P-0197 Common VEGF Gene Polymorphisms are Not Associated With Relapse-Free Survival in Colorectal Cancer Patients

Abstract

ABSTRACT Introduction The formation of new blood vessels, a phenomenon known as angiogenesis, is essential for tumor growth and development of metastases. The most important regulator of this process is vascular endothelial growth factor (VEGF). Several common polymorphisms in the VEGF-gene have been associated with different VEGF expression, production and plasma levels according to allele status. It was demonstrated that these genetic variants also have influence on susceptibility, development of metastases as well as survival in various types of cancer.

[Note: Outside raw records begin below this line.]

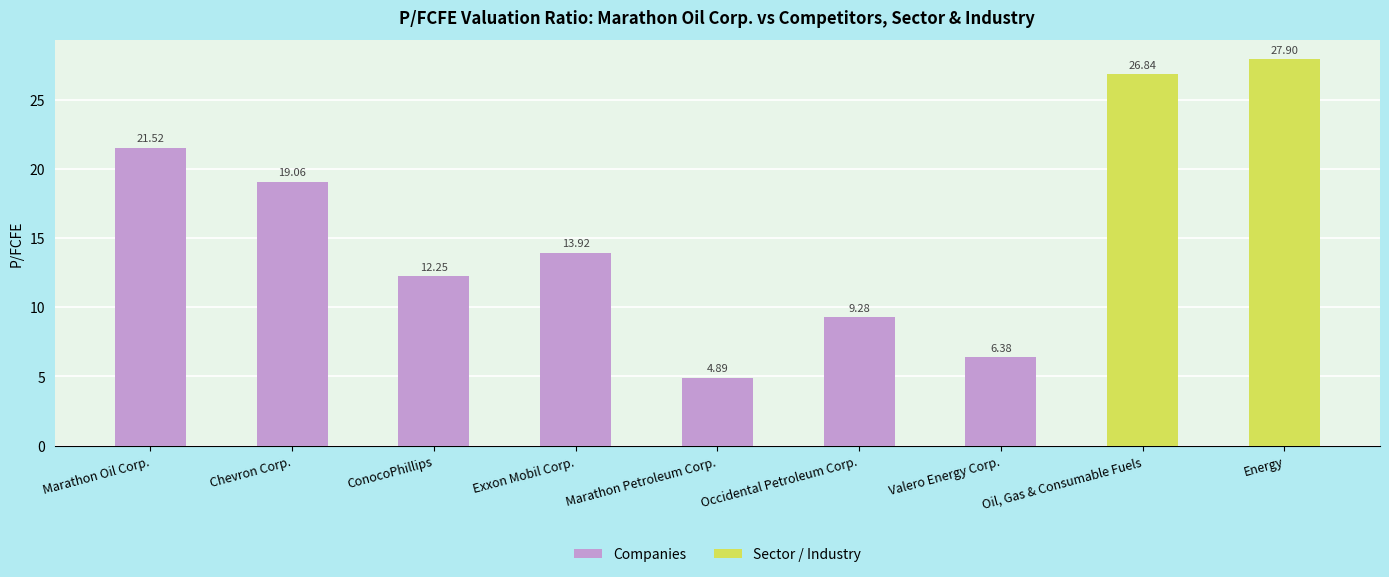

What is the label of the 1st bar from the left?

Marathon Oil Corp.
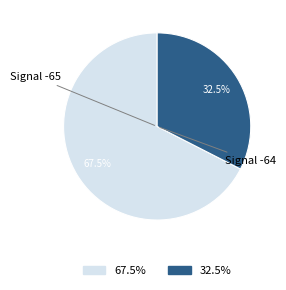

Does any single category account for the majority?

Yes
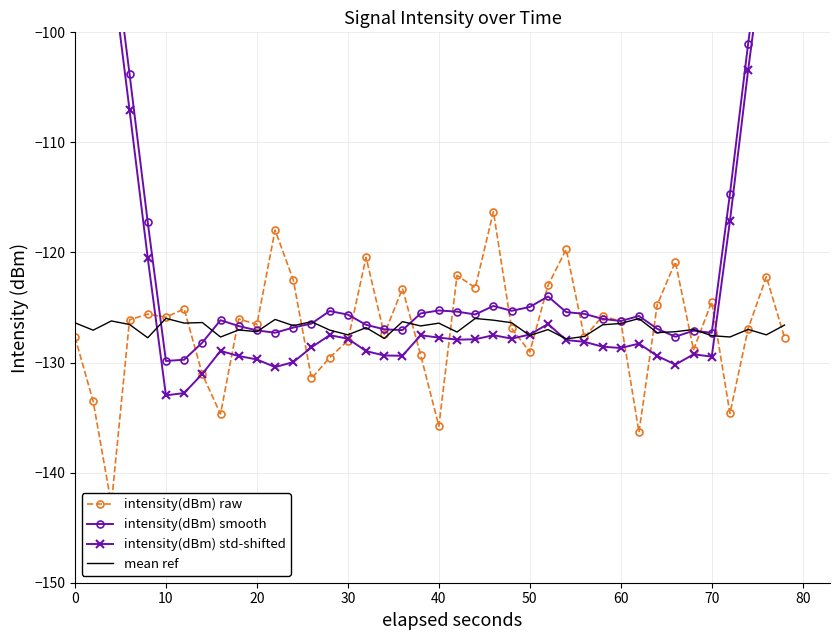

Is it true that mean ref equals -126.4 at 0?

True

Therefore, these variants could have an impact on relapse-free survival of patients with colorectal cancer (CRC). Methods To test this hypothesis, VEGF genotypes of the +936 C>T, -2578 C>A and -634 G>C polymorphisms were determined in genomic DNA extracted from peripheral blood of 433 Caucasian patients with histologically proven CRC. The different genotypes were analyzed by a fluorogenic exonuclease assay (TaqMan™). Results 159 patients (37%) developed metastases, relapsed or died during a follow-up of maximum 10 years (Mean follow-up time 58±34 months, median 55 months). In a cox regression model including the different VEGF genotypes, age at diagnosis, tumor grade, tumor size, stage (AJCC), number of lymph nodes evaluated, number of pathologic lymph nodes and administration of adjuvant 5-FU containing chemotherapy we were not able to detect a correlation between these polymorphisms and relapse-free survival. The relative risk (RR) for the +936 C>T SNP was 0.889 (95% CI: 0.619-1.279, p=0.527), for the -2578 C>A SNP 1.062 (95% CI: 0.780-1.446, p=0.704) and for the -634 G>C SNP 1.162 (95% CI: 0.846-1.595, p=0.355). Conclusion We conclude that the investigated polymorphisms show no association with relapse-free survival for Caucasians suffering from colorectal cancer.